__Problem__. What is the number of lines below that contain the string "none"? Give it and nothing else.

Records shown Start Marker

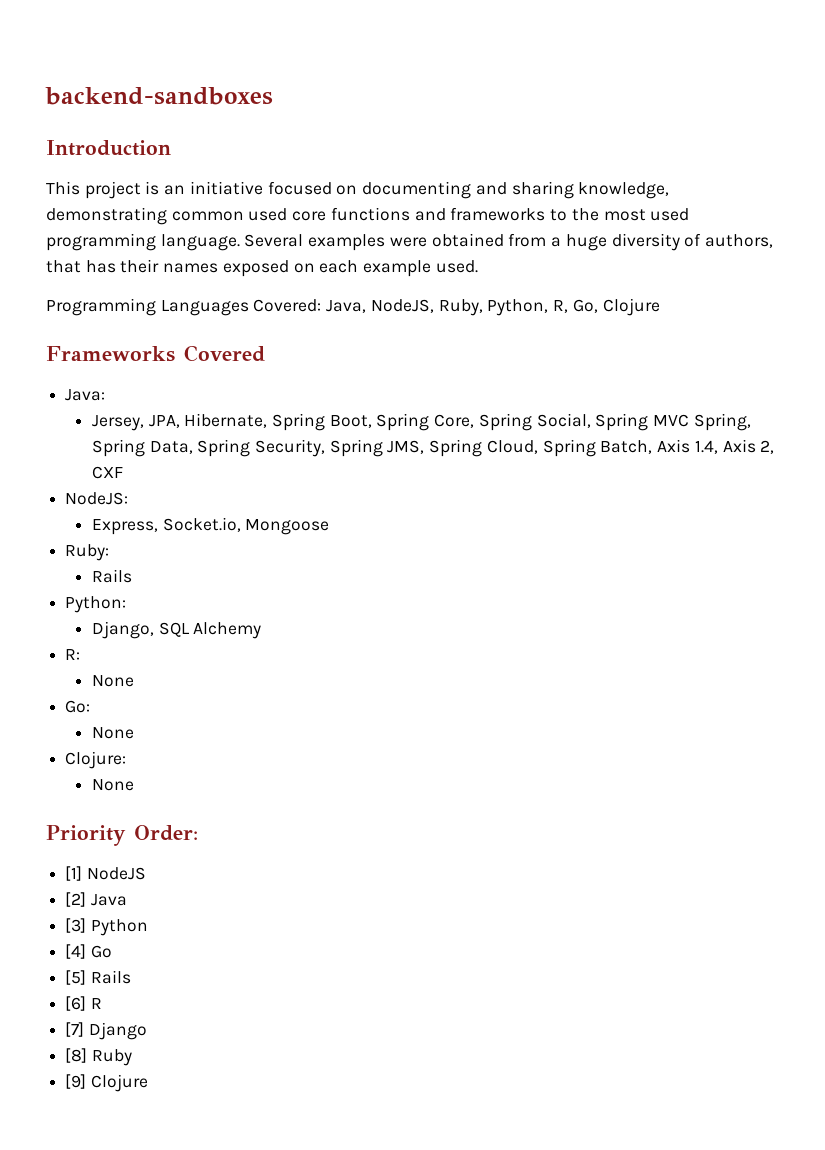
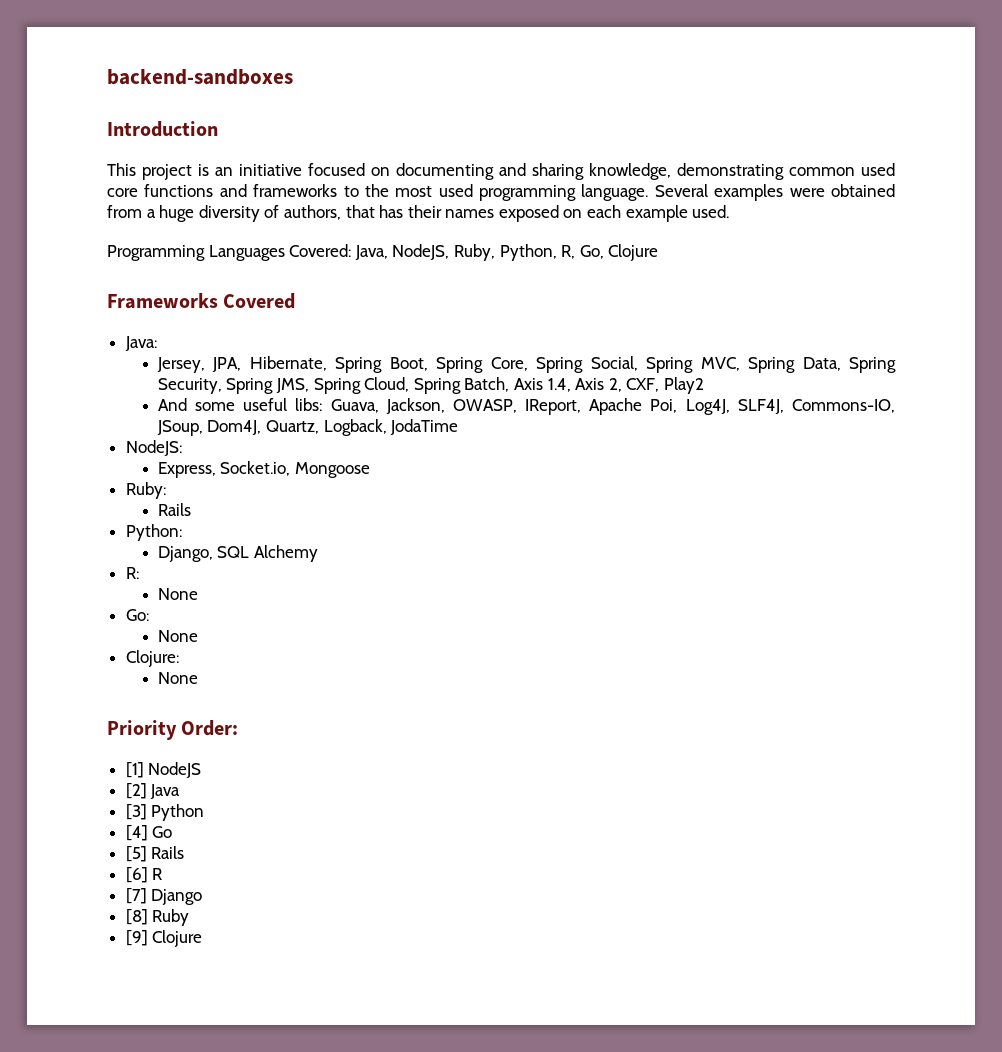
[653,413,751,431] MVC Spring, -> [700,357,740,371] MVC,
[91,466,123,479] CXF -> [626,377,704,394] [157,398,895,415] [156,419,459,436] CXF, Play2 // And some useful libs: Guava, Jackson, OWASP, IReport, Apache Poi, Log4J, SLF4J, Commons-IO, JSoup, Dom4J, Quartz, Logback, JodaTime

Records shown End Marker
Records shown Start Marker

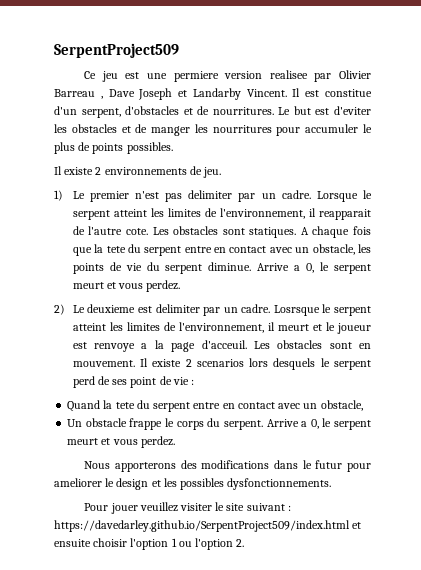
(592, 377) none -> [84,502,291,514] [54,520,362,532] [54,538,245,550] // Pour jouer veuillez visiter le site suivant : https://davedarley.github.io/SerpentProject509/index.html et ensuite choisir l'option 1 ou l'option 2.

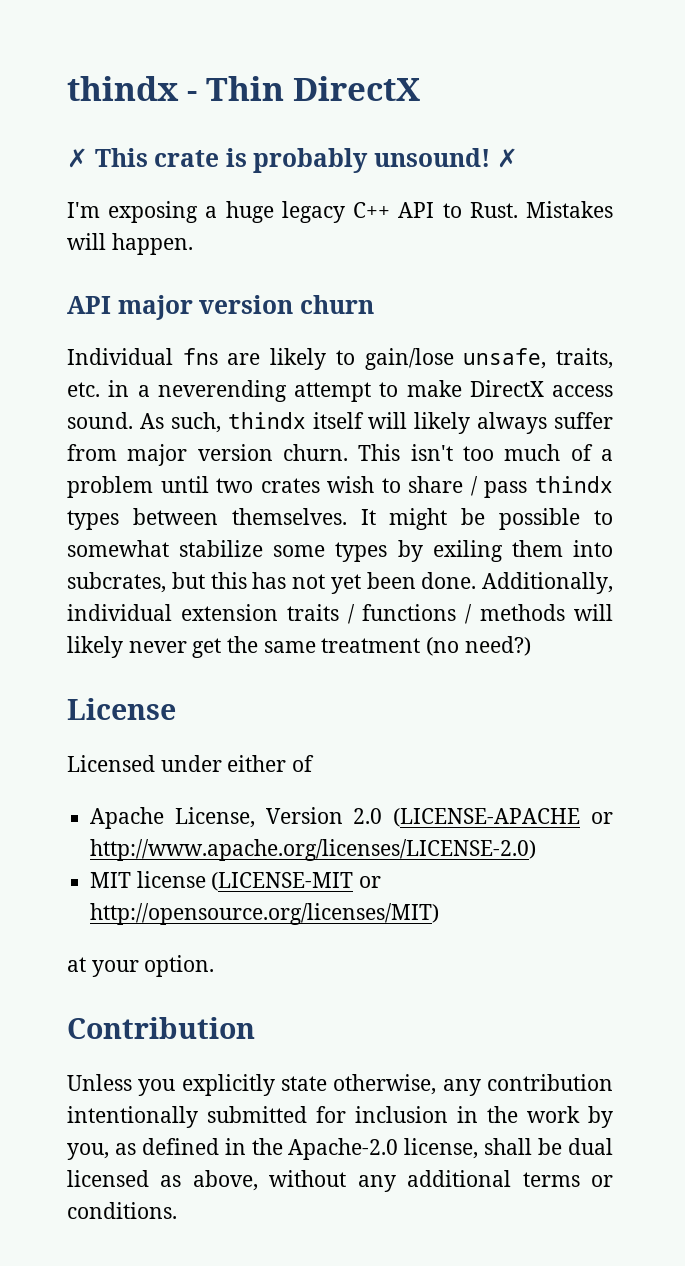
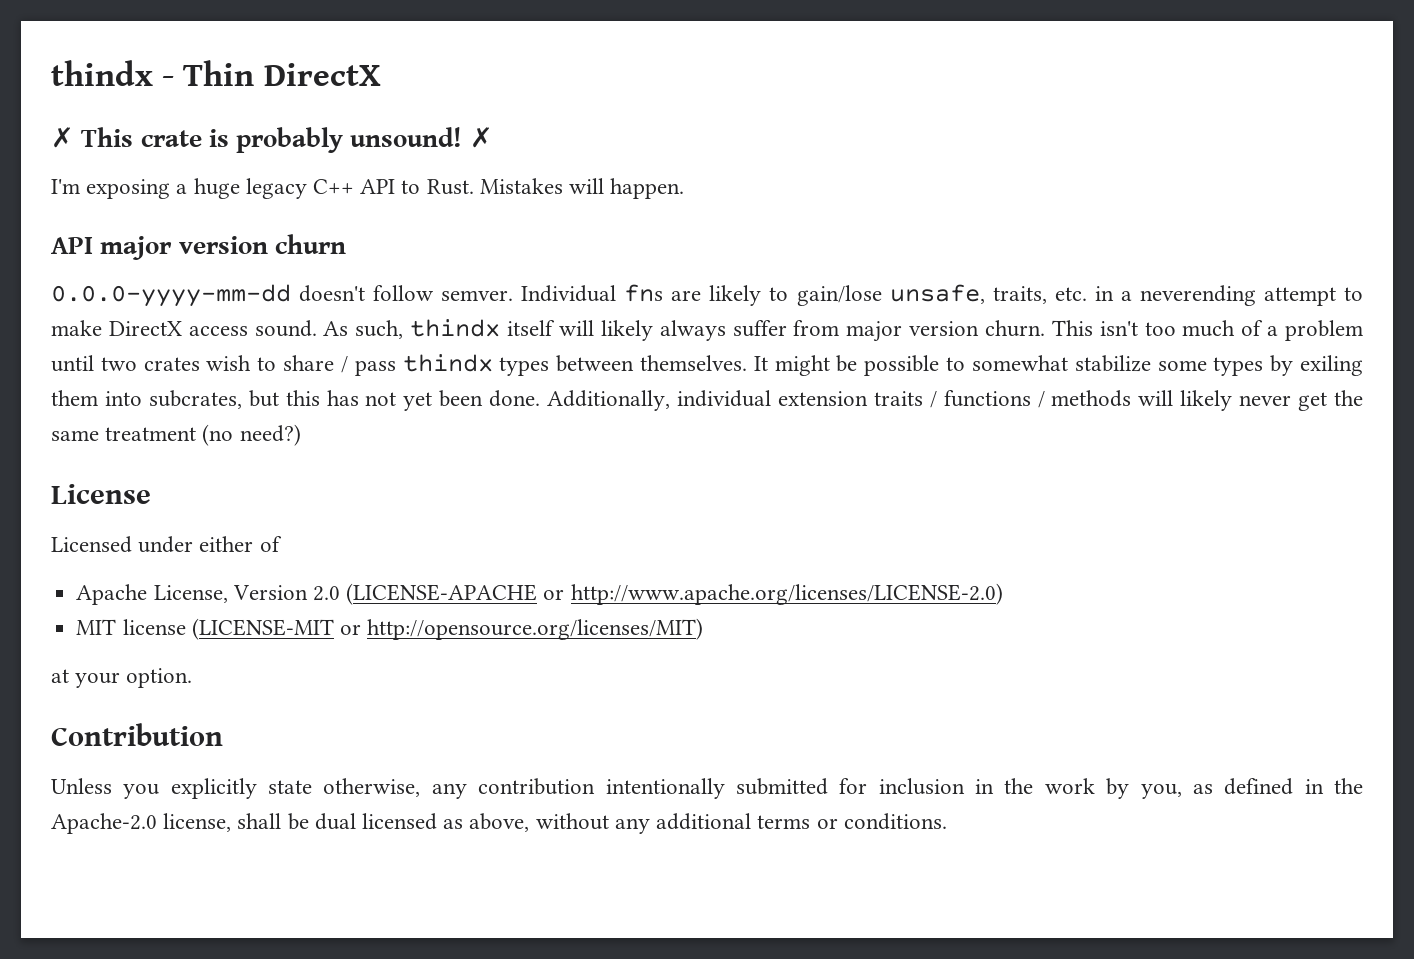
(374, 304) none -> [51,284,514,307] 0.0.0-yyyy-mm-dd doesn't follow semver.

Records shown End Marker
Records shown Start Marker

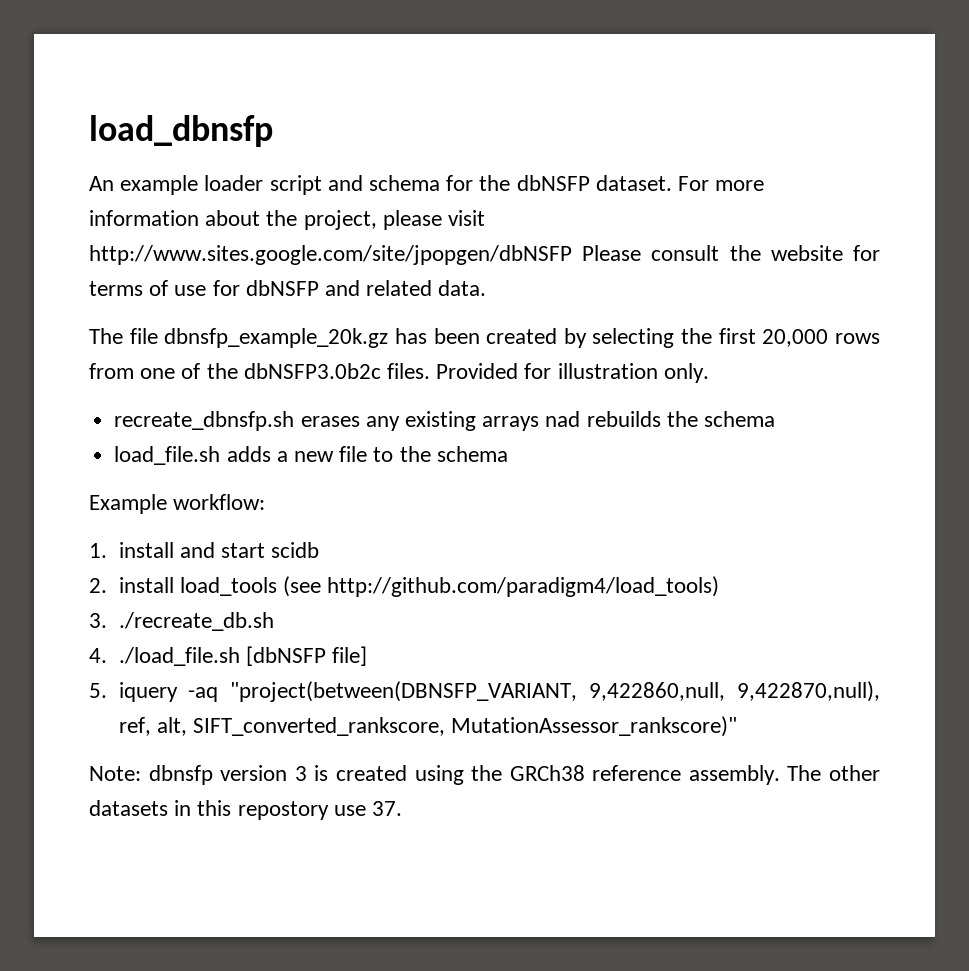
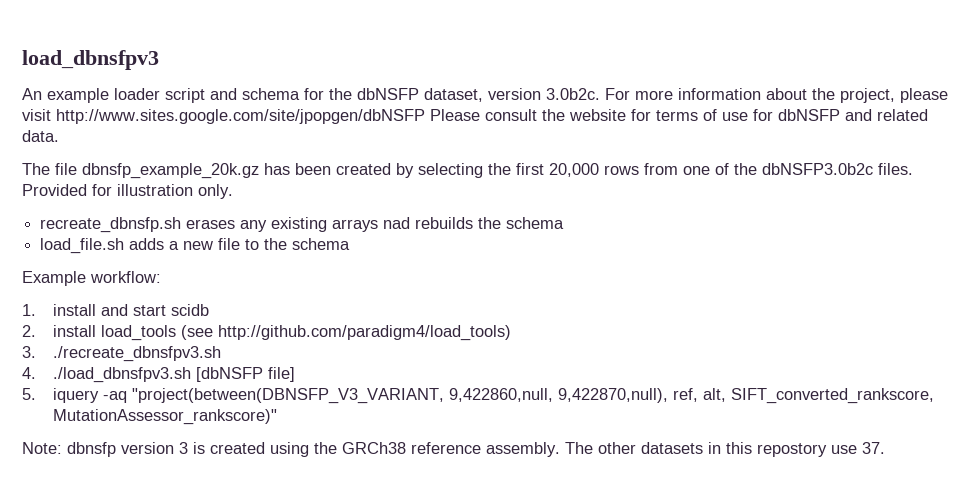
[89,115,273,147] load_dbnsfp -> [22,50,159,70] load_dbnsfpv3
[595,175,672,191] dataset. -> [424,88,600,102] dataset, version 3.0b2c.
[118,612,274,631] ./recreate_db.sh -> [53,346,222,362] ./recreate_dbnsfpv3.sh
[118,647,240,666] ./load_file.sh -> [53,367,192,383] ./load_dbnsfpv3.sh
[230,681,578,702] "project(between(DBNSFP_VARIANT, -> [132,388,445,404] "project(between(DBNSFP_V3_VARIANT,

Records shown End Marker

__Answer to this problem__. 2